Tom Lee, estratega de Wall Street y presidente de BitMine Immersion Technologies, espera doce meses alcistas para el mercado cripto. Su optimismo convive con una cartera de ether en números rojos: la firma acumula pérdidas latentes valoradas en 5.000 millones de dólares.
Lo dijo en una entrevista con Wealthion, donde defendió que lo peor del ciclo ya ha pasado. El dinero prestado desapareció, según su lectura, y el calendario que siguen muchos operadores para medir los ciclos del sector estaría cerca de tocar fondo.
Qué dice Tom Lee
El estratega de Fundstrat Global Advisors considera que los próximos 12 meses serán ‘realmente alcistas’ para las criptomonedas. Argumenta que el 10 de octubre del año pasado, la amenaza de aranceles del 100% a China provocó la mayor liquidación apalancada que ha visto el sector: más de 19.000 millones de dólares en posiciones financiadas con dinero prestado desaparecieron en un solo día.
Desde su punto de vista, ese episodio marcó el punto de salida del apalancamiento y preparó el terreno para una recuperación. Hoy, Bitcoin cotiza cerca de 77.315 dólares, casi un 39% por debajo del récord de 126.000 dólares que tocó días antes de aquella liquidación. Ethereum ha subido un 3,2% en 24 horas hasta rondar los 2.533 dólares.
Lee maneja un calendario de ciclos de cuatro años, un ritmo que muchos traders usan para intentar identificar los mínimos del mercado. Ese patrón suele vincularse al halving, la reducción a la mitad de las recompensas que reciben los mineros de Bitcoin cada cuatro años. Según su lectura, el fondo del ciclo cripto será el próximo mes. No lo formula como consejo de compra, sino como marco de referencia para un horizonte de 12 meses.
El optimismo de Lee vale tanto como su exposición: 5,93 millones de ether con minusvalías latentes.
La tesis de la tokenización y sus números
La idea central de Lee es la tokenización, es decir, trasladar acciones, bonos y fondos a blockchains en lugar de depender de los actuales sistemas bancarios. Es algo parecido a convertir el título de propiedad de una casa en un archivo digital que puede transferirse en minutos, no en días. Su cálculo: si se mueven 100 billones de dólares en activos y se conserva el 1% como ingreso, hablaríamos de 1,1 billones de dólares al año.
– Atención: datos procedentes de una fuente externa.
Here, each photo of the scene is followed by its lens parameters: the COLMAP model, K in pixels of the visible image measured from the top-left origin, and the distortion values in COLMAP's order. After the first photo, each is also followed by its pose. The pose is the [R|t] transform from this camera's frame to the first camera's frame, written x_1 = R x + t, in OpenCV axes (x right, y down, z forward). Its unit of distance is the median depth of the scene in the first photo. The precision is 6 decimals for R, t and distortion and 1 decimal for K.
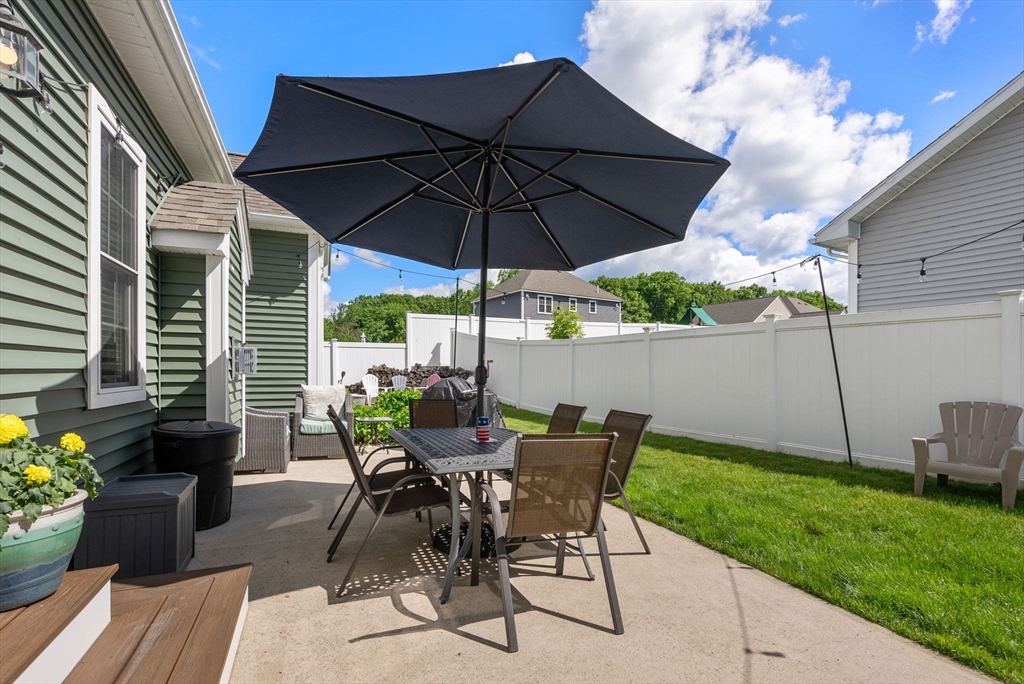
lens RADIAL K [[489.2, 0, 514.6], [0, 489.2, 371.7], [0, 0, 1]] dist [-0.001085, 0.000030]
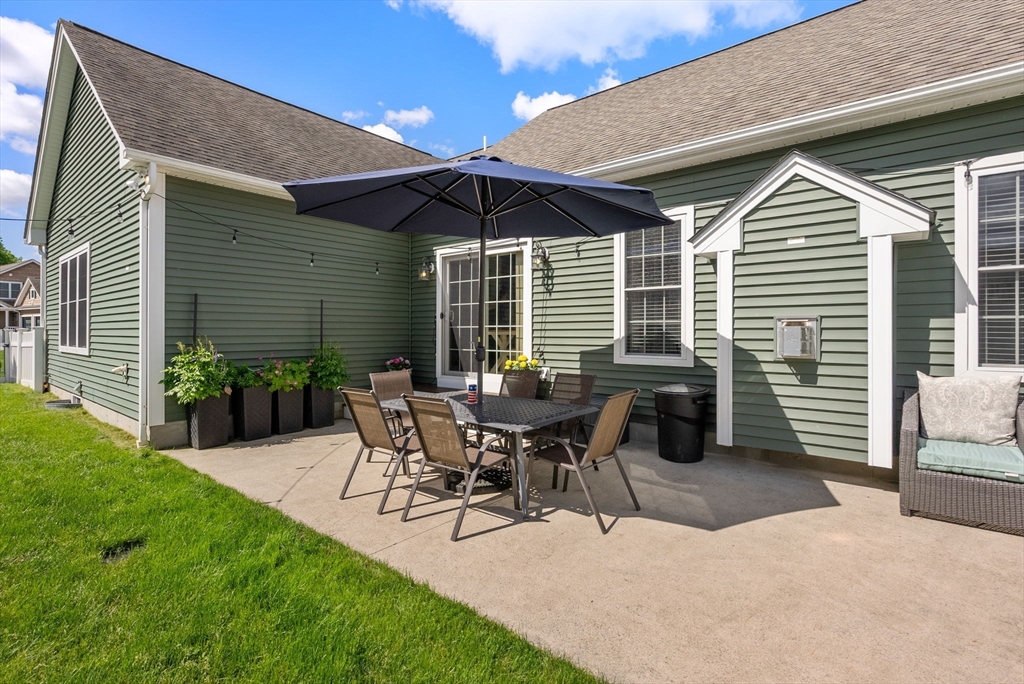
lens RADIAL K [[478.5, 0, 518.8], [0, 478.5, 328.5], [0, 0, 1]] dist [-0.004492, 0.000240]
pose [[-0.877451, -0.008116, -0.479598, 0.515116], [-0.004807, 0.999955, -0.008128, -0.053232], [0.479643, -0.004827, -0.877451, 2.525024]]
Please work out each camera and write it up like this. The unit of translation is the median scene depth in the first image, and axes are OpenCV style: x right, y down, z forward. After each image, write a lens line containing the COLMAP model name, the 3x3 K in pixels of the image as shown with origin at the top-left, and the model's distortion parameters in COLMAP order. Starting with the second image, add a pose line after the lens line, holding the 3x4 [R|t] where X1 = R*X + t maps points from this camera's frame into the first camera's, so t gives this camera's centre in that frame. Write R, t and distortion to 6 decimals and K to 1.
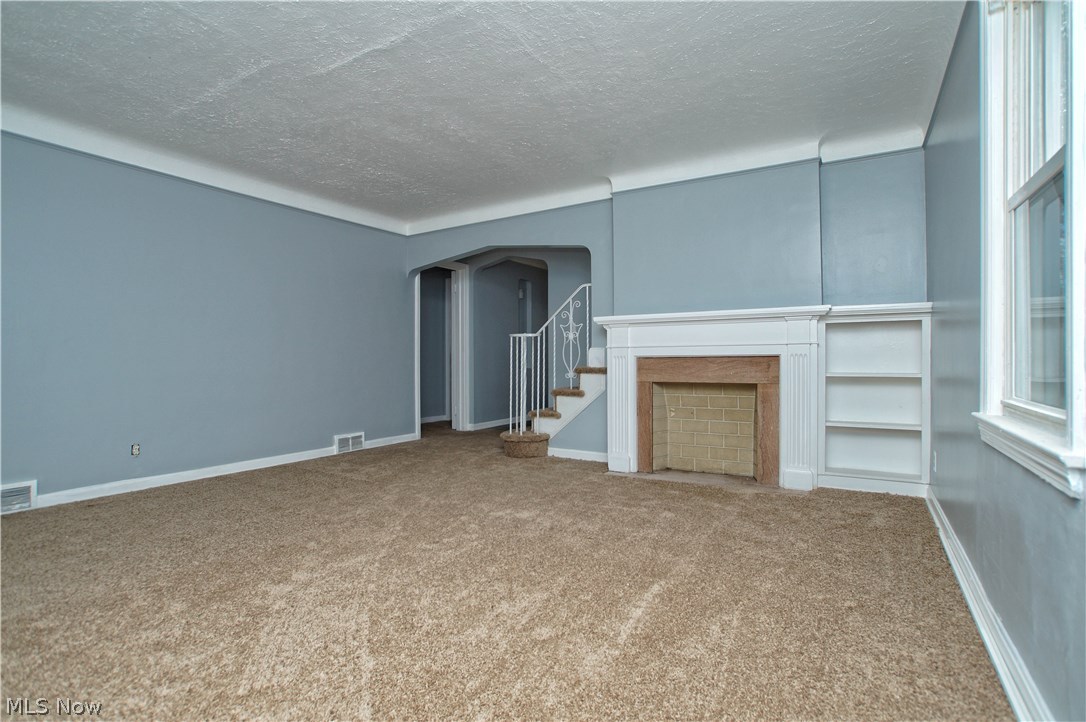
lens RADIAL K [[545.5, 0, 543.0], [0, 545.5, 361.0], [0, 0, 1]] dist [-0.000059, -0.000045]
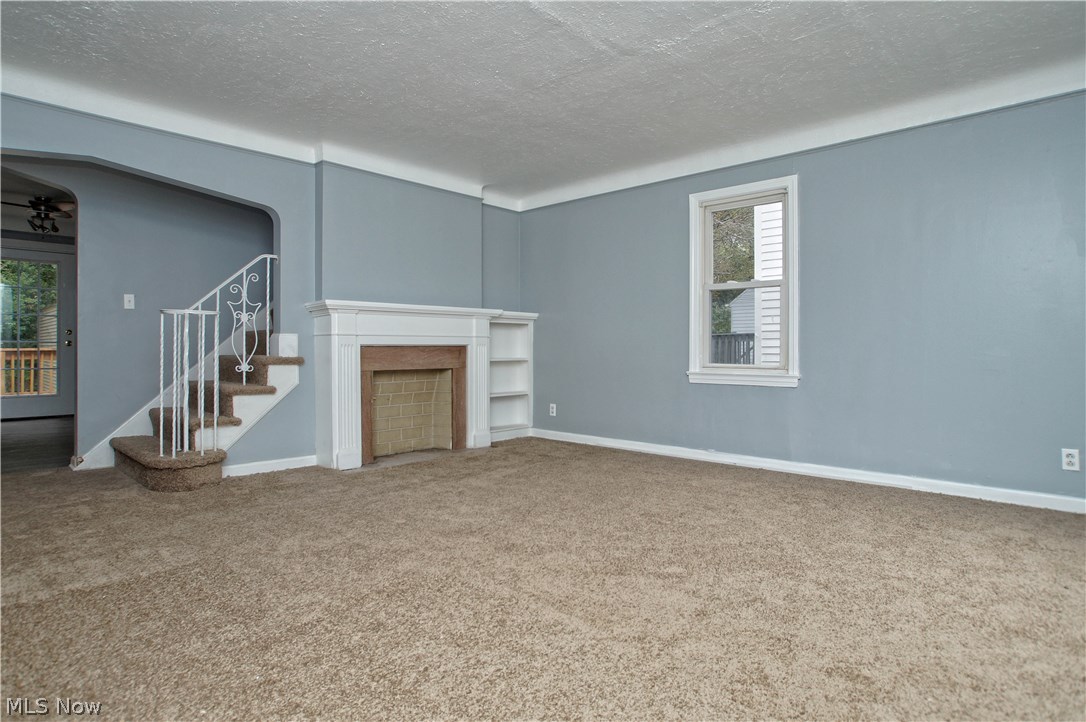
lens RADIAL K [[545.5, 0, 543.0], [0, 545.5, 361.0], [0, 0, 1]] dist [-0.000059, -0.000045]
pose [[0.264532, -0.017786, 0.964213, -0.667590], [0.001952, 0.999838, 0.017907, 0.003462], [-0.964375, -0.002855, 0.264524, 0.437623]]
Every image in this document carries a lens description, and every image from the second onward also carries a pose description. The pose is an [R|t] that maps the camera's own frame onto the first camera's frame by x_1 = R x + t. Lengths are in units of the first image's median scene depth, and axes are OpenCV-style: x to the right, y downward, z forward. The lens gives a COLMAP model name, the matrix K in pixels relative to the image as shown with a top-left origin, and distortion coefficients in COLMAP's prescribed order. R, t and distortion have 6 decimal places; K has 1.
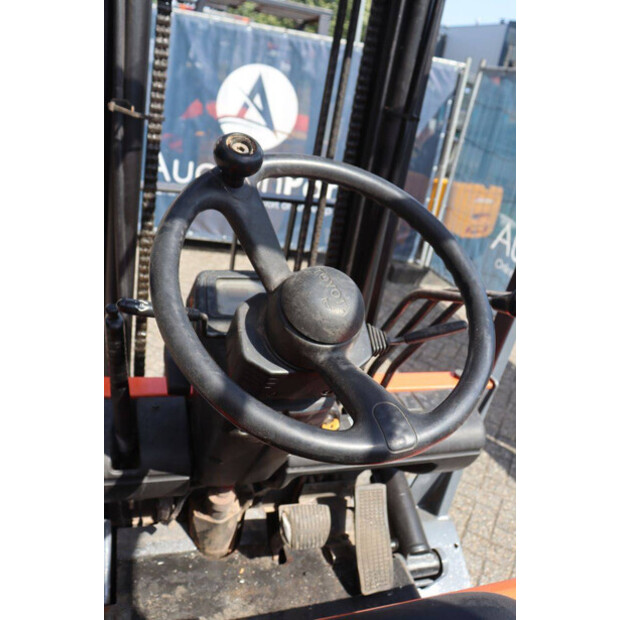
lens RADIAL K [[535.8, 0, 310.0], [0, 535.8, 310.0], [0, 0, 1]] dist [-0.146493, 0.144106]
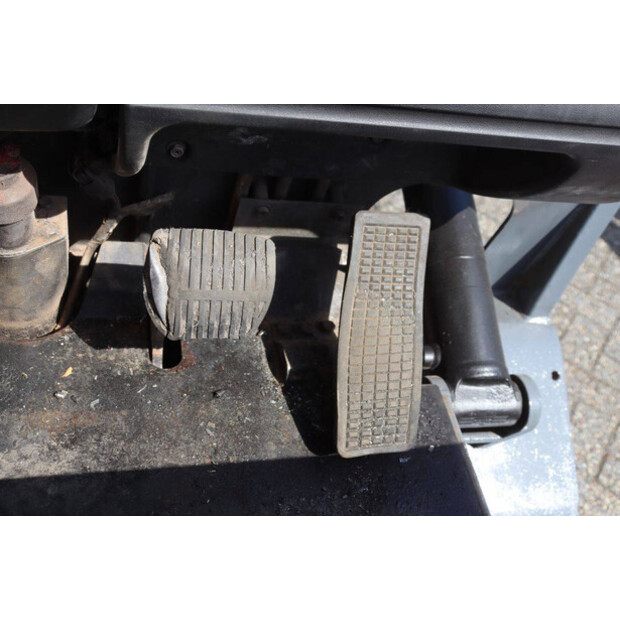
lens RADIAL K [[714.7, 0, 310.0], [0, 714.7, 310.0], [0, 0, 1]] dist [-0.025907, 0.011994]
pose [[0.993243, 0.110373, -0.035859, 0.073893], [-0.090041, 0.927857, 0.361904, 0.195589], [0.073216, -0.356230, 0.931525, 0.425869]]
Valorado como un negocio convencional, el resultado sería un premio de 20 billones de dólares.
El problema es que ese ejercicio supone que los activos realmente se mueven. Iggy Ioppe, director de inversiones de Theo, califica de ‘teatro de tokenización’ envolver un activo y dejarlo guardado sin actividad real. Los datos de BeInCrypto Research recogen 60.000 millones de dólares en blockchain hasta el 31 de mayo, el 56% sin una transferencia semanal.
Por eso, la cifra de 20 billones de dólares suena más a techo aspiracional que a valoración probable. Las comisiones reales que generan hoy las infraestructuras blockchain apenas alcanzan una fracción de ese mercado. Dicho de otro modo, hay una distancia notable entre el mercado potencial que describe Lee y la actividad que hoy reflejan las métricas. Cosas que pasan en 2026.
El contexto que Lee no anuncia
Nada de este análisis es neutral. BitMine, la empresa que preside Lee, posee 5,93 millones de ether, con minusvalías latentes de 5.000 millones de dólares, según informó BeInCrypto este mes. En agosto, Lee afirmó que el miedo podría empujar a Bitcoin hasta los 150.000 dólares.
Fundstrat ha recomendado una asignación del 2% en criptomonedas durante más de una década. Según Lee, en las cuentas de clientes que la adoptaron, el cripto ya representa más del 85% del portafolio. Esta cifra, aun sin verificar de forma independiente, explica por qué sus previsiones generan tanta expectación: no es un observador neutral.
La historia del sector está llena de predicciones fallidas. En 2022, el colapso de Terra y la quiebra de FTX demostraron que la confianza puede evaporarse en semanas, incluso con actores institucionales dentro. Ahora, la tokenización y la regulación son la promesa, pero la liquidez sigue concentrada en pocas manos.
La próxima prueba la pondrá Washington el martes, cuando se vote si la CLARITY Act entra en debate para dar a la CFTC el control del mercado cripto. Si la tokenización deja de ser una promesa y gana actividad real, las cuentas de Lee pueden salir. Si no, el teatro de la tokenización seguirá sin llenar butacas.